Через пару дней мы нашли уже правильную, хорошо натоптанную тропу до Шербилинга. Шли, наслаждаясь ботаническим садом вокруг. Попали на вечернюю молитву и опять ушли с полными руками угощений. Вперемешку на ковричках во время службы сидели тибетцы, европейцы-завсегдатаи, поющие мантры вместе с всеми на тибетском, и тут же валялись собаки. Европейцам рады. Один дядечка-тибетец, сидевший рядом с нами, взялся нас опекать, услал монаха за подарками. В конце службы монахи обошли всех с огромными подносами сладостей, такое своего рода причастие.

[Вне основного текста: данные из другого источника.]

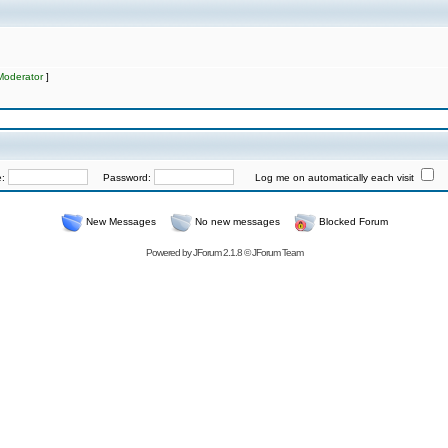
Moderator
]
e:
Password:
Log me on automatically each visit
New Messages
No new messages
Blocked Forum
Powered by
JForum 2.1.8
©
JForum Team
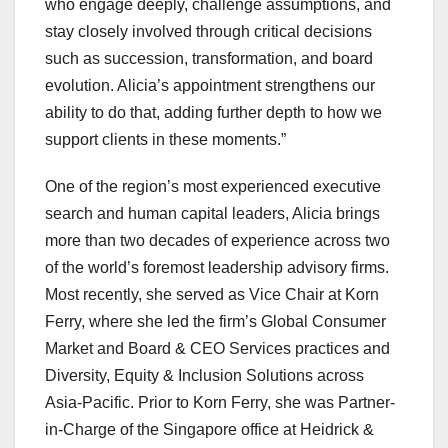
who engage deeply, challenge assumptions, and
stay closely involved through critical decisions
such as succession, transformation, and board
evolution. Alicia’s appointment strengthens our
ability to do that, adding further depth to how we
support clients in these moments.”
One of the region’s most experienced executive
search and human capital leaders, Alicia brings
more than two decades of experience across two
of the world’s foremost leadership advisory firms.
Most recently, she served as Vice Chair at Korn
Ferry, where she led the firm’s Global Consumer
Market and Board & CEO Services practices and
Diversity, Equity & Inclusion Solutions across
Asia-Pacific. Prior to Korn Ferry, she was Partner-
in-Charge of the Singapore office at Heidrick &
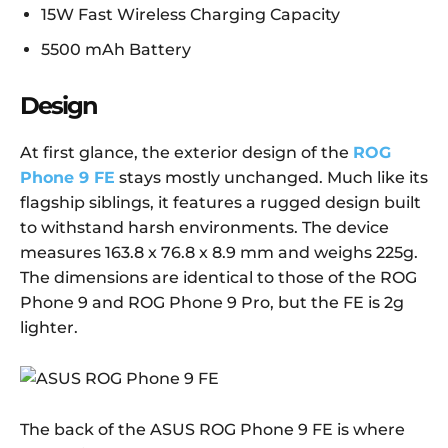
15W Fast Wireless Charging Capacity
5500 mAh Battery
Design
At first glance, the exterior design of the
ROG
Phone 9 FE
stays mostly unchanged. Much like its
flagship siblings, it features a rugged design built
to withstand harsh environments. The device
measures 163.8 x 76.8 x 8.9 mm and weighs 225g.
The dimensions are identical to those of the ROG
Phone 9 and ROG Phone 9 Pro, but the FE is 2g
lighter.
The back of the ASUS ROG Phone 9 FE is where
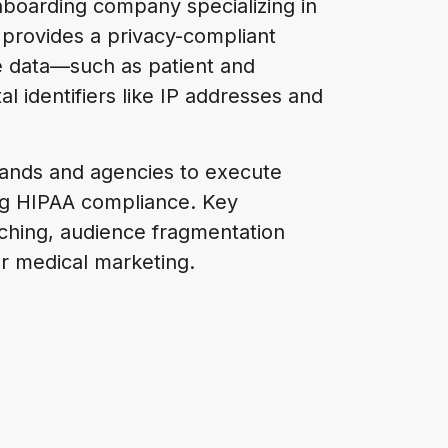
onboarding company specializing in
m provides a privacy-compliant
e data—such as patient and
al identifiers like IP addresses and
rands and agencies to execute
ing HIPAA compliance. Key
atching, audience fragmentation
r medical marketing.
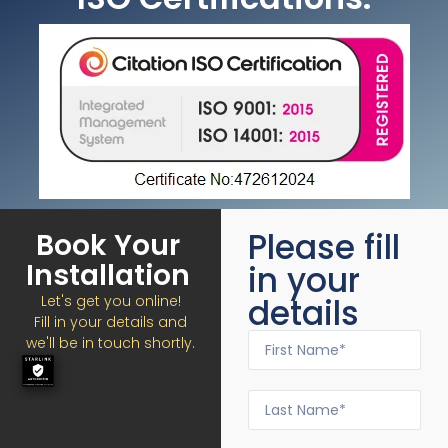
Please fill
Book Your
Installation
in your
details
Let's get you online!
Fill in your details and
we'll be in touch shortly.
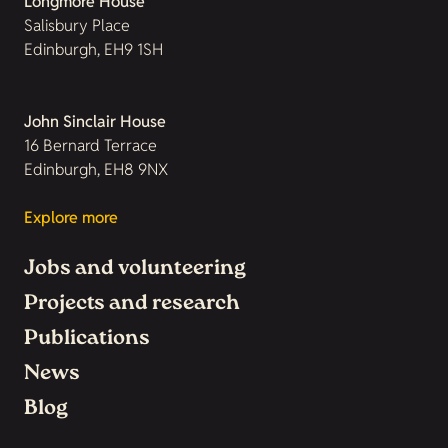
Longmore House
Salisbury Place
Edinburgh, EH9 1SH
John Sinclair House
16 Bernard Terrace
Edinburgh, EH8 9NX
Explore more
Jobs and volunteering
Projects and research
Publications
News
Blog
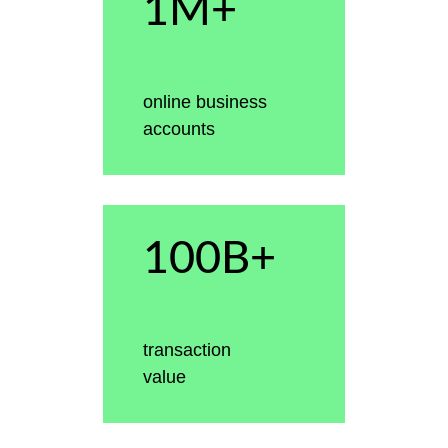
1M+
online business
accounts
100B+
transaction
value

Ощущение контраста с нашей церковью. В нашу церковь приносишь, из тибетского монастыря уходишь с угощениями. В нашей церкви нужно соблюдать кучу приличий, тут напротив, чувствуешь себя совершенно раскованно. В тибетском храме тебя принимают таким, какой ты есть. Можешь ходить, заглядывать в любые уголки, спрашивать, фотографировать, приводить собаку, можешь просто поваляться где-нибудь, если тебе захочется, побыть, почувствовать. Совершенно не обязательно делать благочестивое лицо, и никто тебе не скажет «Ты же в церкви!» Ты есть — и хорошо.

Амритсар.

Город сикхов, где нет ни одной коровы. Ничем не примечательный за исключением комплекса «Golden Temple», за покушение на котрый Индира Ганди поплатилась жизнью. При входе в комплекс нужно снять обувь и омыть ноги в общей ванне. Мы смирились с тем, что грибка на пятках нам не избежать, но вода в ванне оказалась проточной и не такой уж страшной, а территория очень чистой, несмотря на тысячи посетителей. В обуви не только нельзя проходить, но ее нельзя и проносить. Причем не только обувь, но и носки. Лапти в камере хранения принимают с большим к ним почтением.

Обычно за посещение индийских достопримечательностей (за исключением тибетских храмов) ты должен платить, часто платить дорого, платить за фото и видеосъемку. В Golden Temple все наоборот. Тут можно бесплатно отдыхать, бесплатно жить в гостинице при комплексе (правда иностранцу только до трех дней), бесплатно есть и пить. Это Мекка сикхов, очень святое для них место, и каждый вошедший может пользоваться всеми его благами. Можно купаться в священном водоеме, окружающем золотой храм. Для этого все устроено, ступени в воду, цепи, чтобы могли держаться те, кто не умеет плавать, отгороженная ажурной стеной часть для женщин. Но мы не рискнули.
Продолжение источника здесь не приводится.